A further 61,900 Covid cases were announced today – a jump of 28 per cent on last Tuesday’s 44,017.
Some 212 deaths were also reported today, taking the number of coronavirus victims to at least 162,000.
Yesterday 126,604 new cases were reported. But Monday’s figure will always be higher because it now includes infections from the weekend.
The Government stopped publishing infection and death figures over the weekend a few weeks ago as the outbreak winds down.
But the dashboard suggests a very small uptick in Covid cases since the last week of February.
For weeks, cases had been spiralling.
The daily average dropped by two-thirds, from 100,000 at the end of January to 37,000 per day now.
At the same time, however, the number of PCR Covid tests being carried out has more than halved since mid-January, from almost 400,000 to 170,000 per day.
It came as the Prime Minister ripped up the Covid rulebook and scrapped isolation laws.
Testing supplies will also be cut in less than a month – free PRC and lateral flow tests will be massively scaled back.
Boris Johnson brought the curtain down on months of curbs last month, saying it was now the responsibility of individuals to protect themselves and others.
The best way to protect yourself against the coroanvirus is still to get three doses of a vaccine.
The jabs slash the risk of serious illness and therefore, death.
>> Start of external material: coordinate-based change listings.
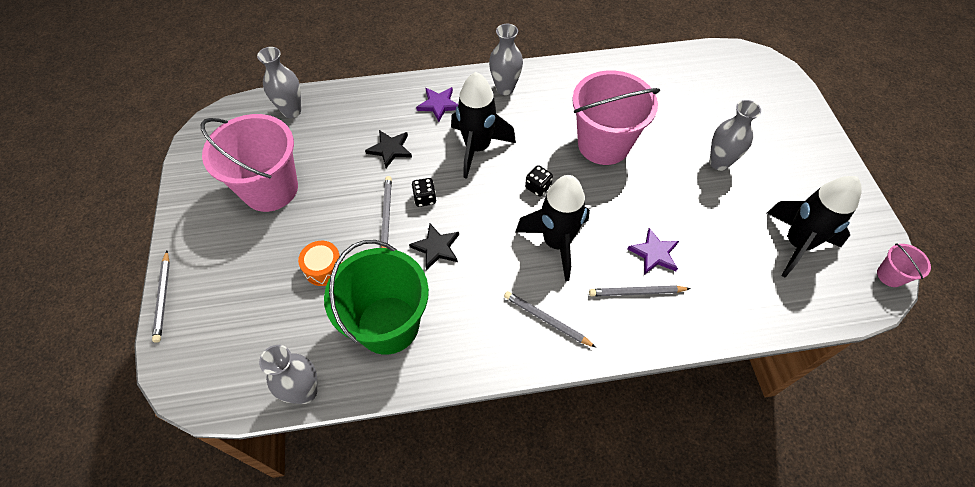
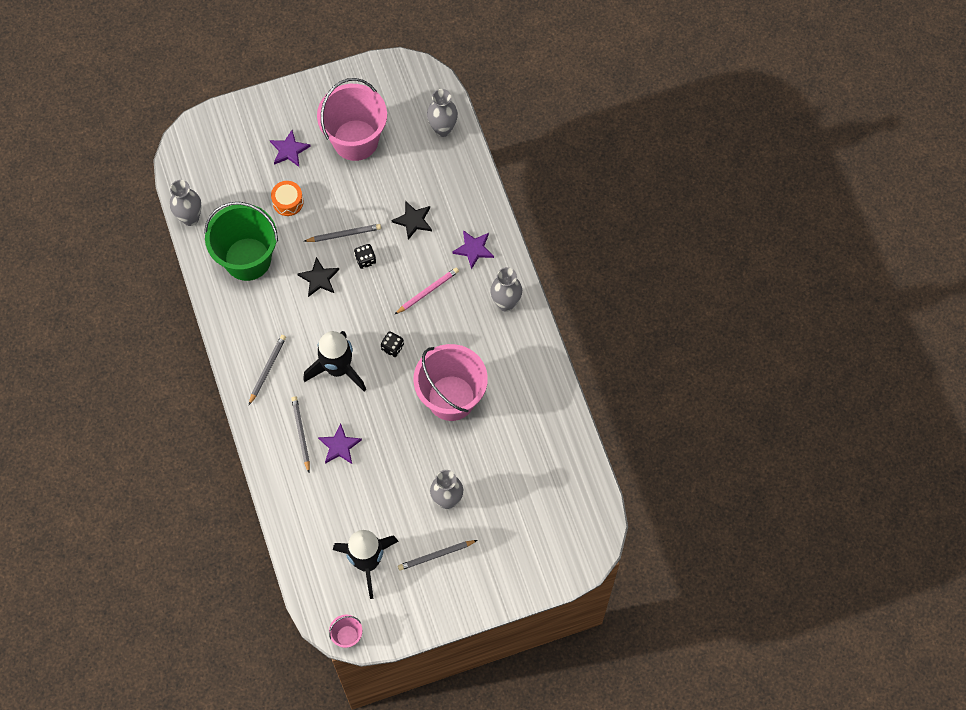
camera: 80 degrees right, 10 degrees up
grey pencil [152,251,170,342] -> grey pencil moved to [398,540,478,571]
black rocket [451,72,516,179] -> pink pencil [394,267,459,315]
none -> purple star [270,130,311,167]

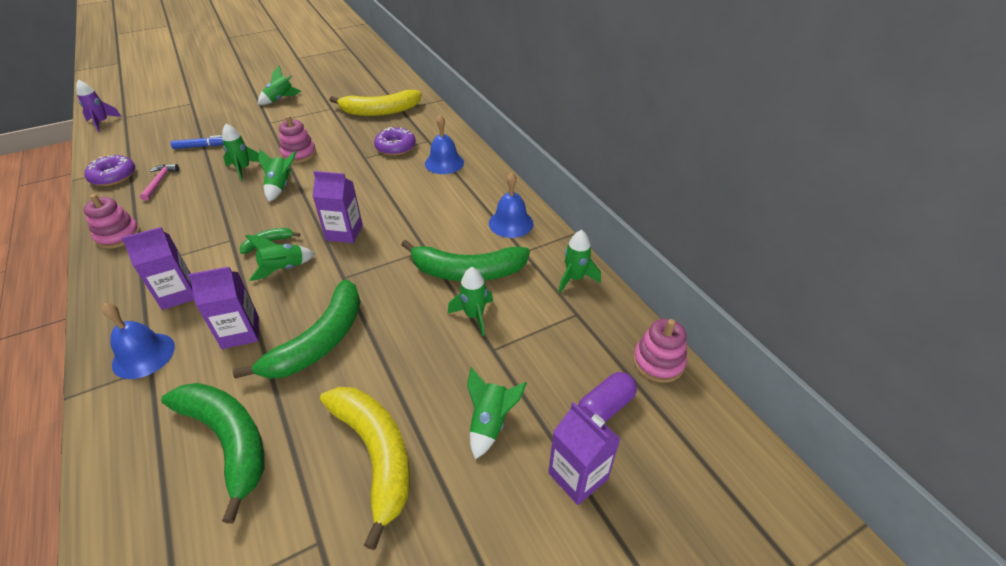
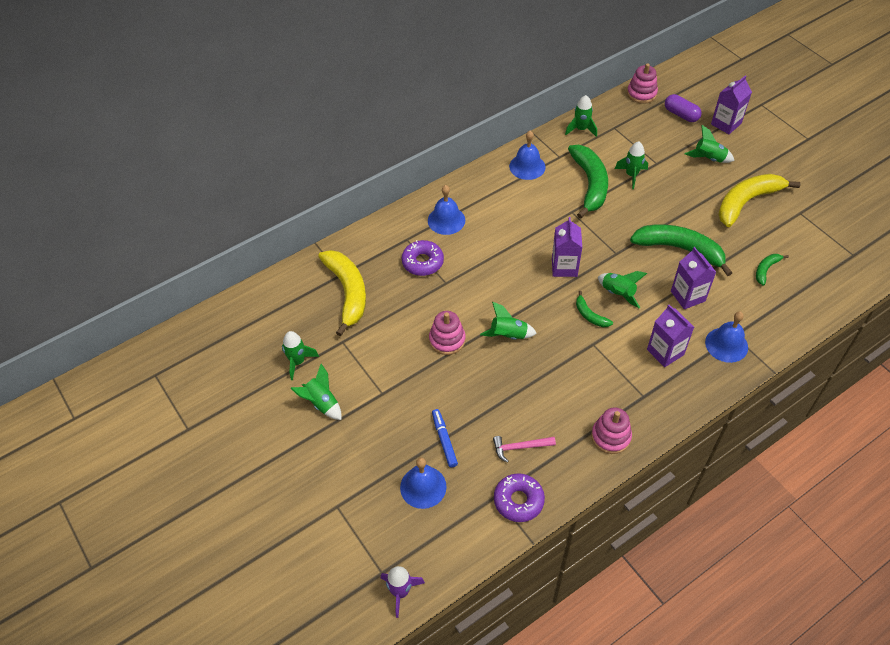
camera: 95 degrees left, 10 degrees up
green banana [161,383,265,523] -> green banana [756,254,789,286], size x0.47
green rocket [222,124,259,181] -> green rocket moved to [282,331,319,380]
none -> blue bell [400,457,447,509]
Experts have repeatedly said those most sick people in hospital are unvaccinated.
The Omicron BA.2 strain is now dominant in England, taking over the original BA.1 strain that caused a wave over Christmas.
The Omicron lineage is milder than previous types of Covid, especially in the vaccinated.
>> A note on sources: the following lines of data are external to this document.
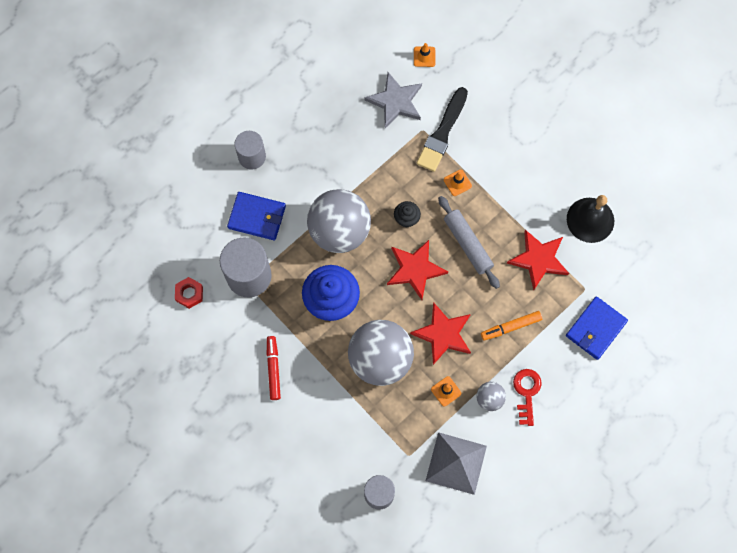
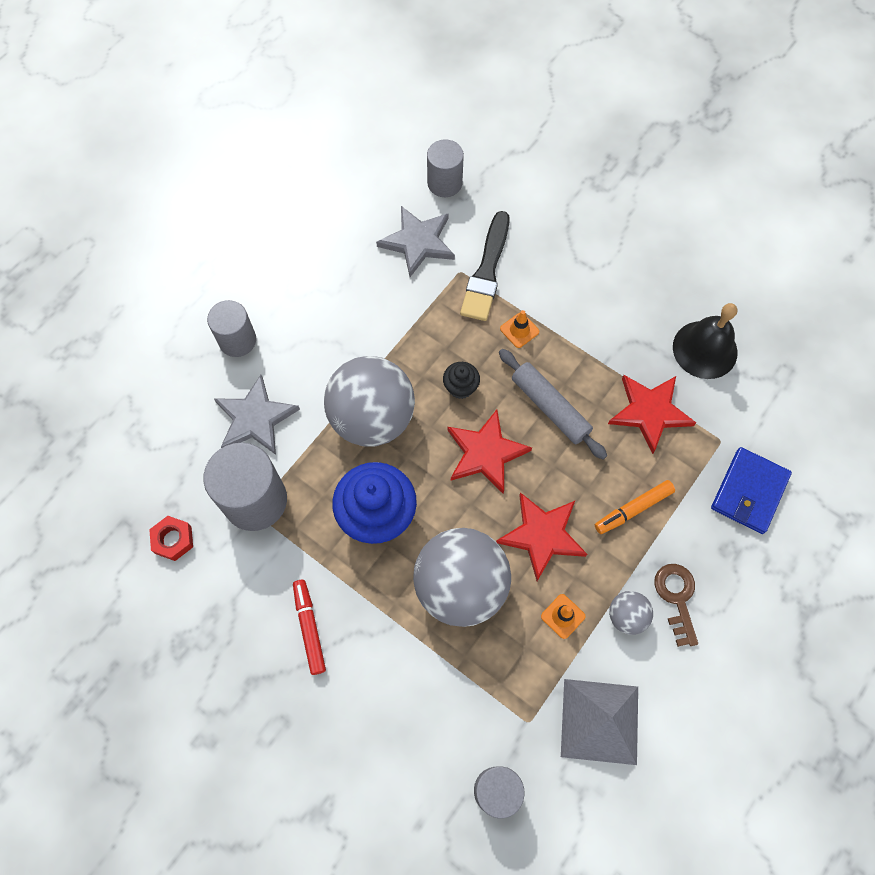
camera: 10 degrees left, 5 degrees down
blue wallet [227,192,286,240] -> grey star [214,375,300,455]
orange traffic cone [414,43,435,67] -> grey cylinder [427,139,464,197]
red key [513,369,542,426] -> brown key [654,564,698,647]

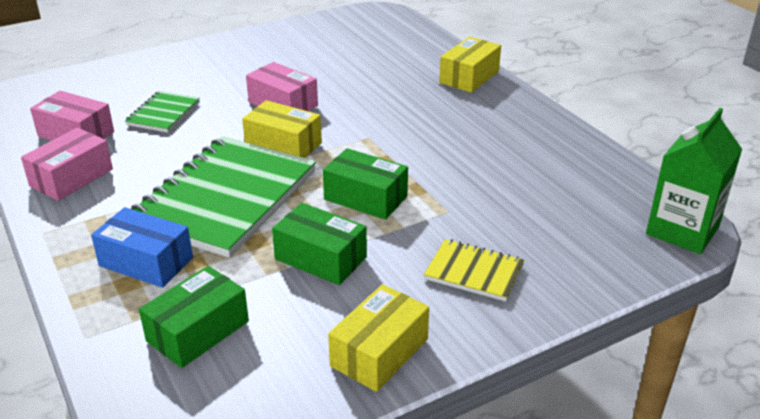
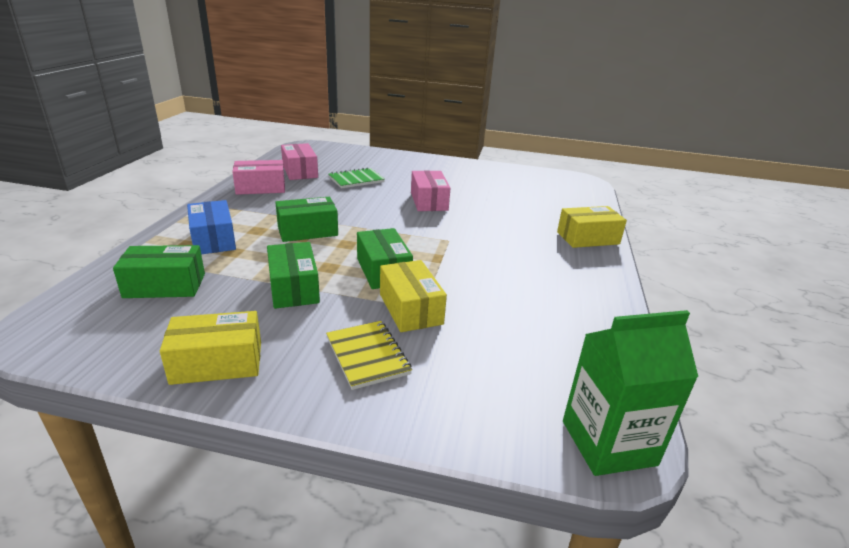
camera: 40 degrees right, 5 degrees down
green notebook [131,136,316,258] -> green box [275,197,338,242]
yellow box [242,100,322,158] -> yellow box moved to [380,260,447,332]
But it can spread faster, with BA.2 more likely to jump between household members than BA.1.
It comes as data has shown the number of deaths involving Covid in England and Wales dropped to around half the level seen at the peak of the recent Omicron outbreak.
Some 766 deaths registered in the week ending February 25 mentioned Covid, according to the Office for National Statistics (ONS).
This is down 48 per cent from the 1,484 deaths registered in the week to January 21 – the highest weekly total during the latest wave of the virus.
Deaths during the recent wave remained well below the level reached in the worst week of the second wave of Covid in January 2021 (8,433).
The number of people who died in the worst week of Omicron was the same as the number of people who died on the worst day of the first wave of the virus (1,461).
The figures reflect the success of the vaccination programme, in particular the rollout of booster doses.
Last week it was revealed the Sage group of government science advisers are standing down and will no longer meet to discuss Covid after two years.
The move marks another step back to normality.
The Scientific Advisory Group for Emergencies has been headed by England’s Chief Medical Officer Sir Chris Whitty and UK Chief Scientific Adviser Sir Patrick Vallance.